Apple's huge database, which usually records the locations of Wi-Fi base stations to the nearest metre, has apparently been exploited without hindrance: With little effort, attackers are able to create a ‘global snapshot’ of all the location data of the WLANs recorded there. This allows them - over a longer period of time - to track changes in the location of the routers usually belonging to a household or sometimes even of individuals, as two researchers from the University of Maryland have now demonstrated.
The researchers consider it particularly problematic that Apple's Wi-Fi database can be read out practically unhindered and immediately provides the location data for ‘several hundred’ additional BSSIDs (the physical MAC addresses of the routers) to the requesting client without being asked via an apparently unlimited API. In this respect, Apple's Wi-Fi database also differs fundamentally from other Wi-Fi databases, such as the one operated by Google.
Apple's got one, so does Google, and Microsoft. They're common tools for scam baiters tracking down call centres and individual scammers. Pretty effective actually.
They've got beacon location data, yes, but Apple is the only one that gives up that information without first conforming that the query is coming from someone who sees that BSSID. As OP notes:
In this respect, Apple's Wi-Fi database also differs fundamentally from other Wi-Fi databases, such as the one operated by Google.
If you click through to the paper, it describes 2 approaches for using BSSIDs to identify location:
Client submits a query listing each BSSID and its signal strength, and the server calculates position and returns where it believes the query is coming from.
Client submits a query listing each BSSID it's interested in, and the server responds with the location of each BSSID so that the client can calculate its own position.

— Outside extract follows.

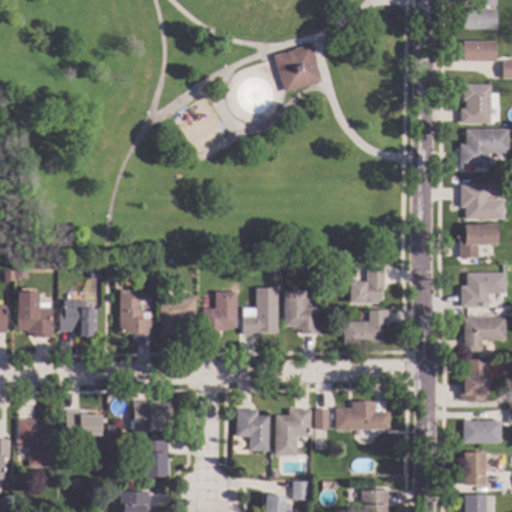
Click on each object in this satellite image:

See the problem there? Approach 2 gives more raw information away, by outsourcing the positioning calculation to untrusted clients.
And the paper outlines how Apple goes even further than that:
Apple’s Wi-Fi geolocation API [4] works in the latter manner, but with an added twist: In addition to the geolocations of the BSSIDs the client submits, Apple’s API opportunistically returns the geolocations of up to several hundred more BSSIDs nearby the one requested. These unrequested BSSID geolocations are presumably then cached by the client, which no longer needs to request the locations of the nearby BSSIDs it may soon encounter, e.g., as the user walks down a city street.
It goes on later:
Apple’s WPS API is free and places few restrictions on its use. It requires neither an API key, authentication, nor an Apple device; our measurement software is written in Go and runs on Linux. Moreover, Apple appears to make no attempt to filter physically impossible queries. The BSSIDs submitted to the WPS need not be physically proximate to each other nor to the device submitting the query; Apple’s WPS will respond with geolocations for BSSIDs on two different continents in the same request to a querier on a third.
That's the discussion here. Apple keeps a large database, like many other big tech/mapping firms, but does nothing to keep that database hard for strangers to scrape in bulk.
In contrast, Google uses the first approach and keeps the information a bit more restricted by performing the location calculation at the server:
Han et al. reverse-engineered Google’s WPS’s method of operation [17]. Google’s WPS functions differently than Skyhook’s and Apple’s insofar as Google’s service attempts to geolocate the device submitting the query, providing it with only the device’s computed position given a list of BSSIDs from the client.
So it's possible to run this type of service with this type of database, without sharing BSSID locations with anyone else who asks.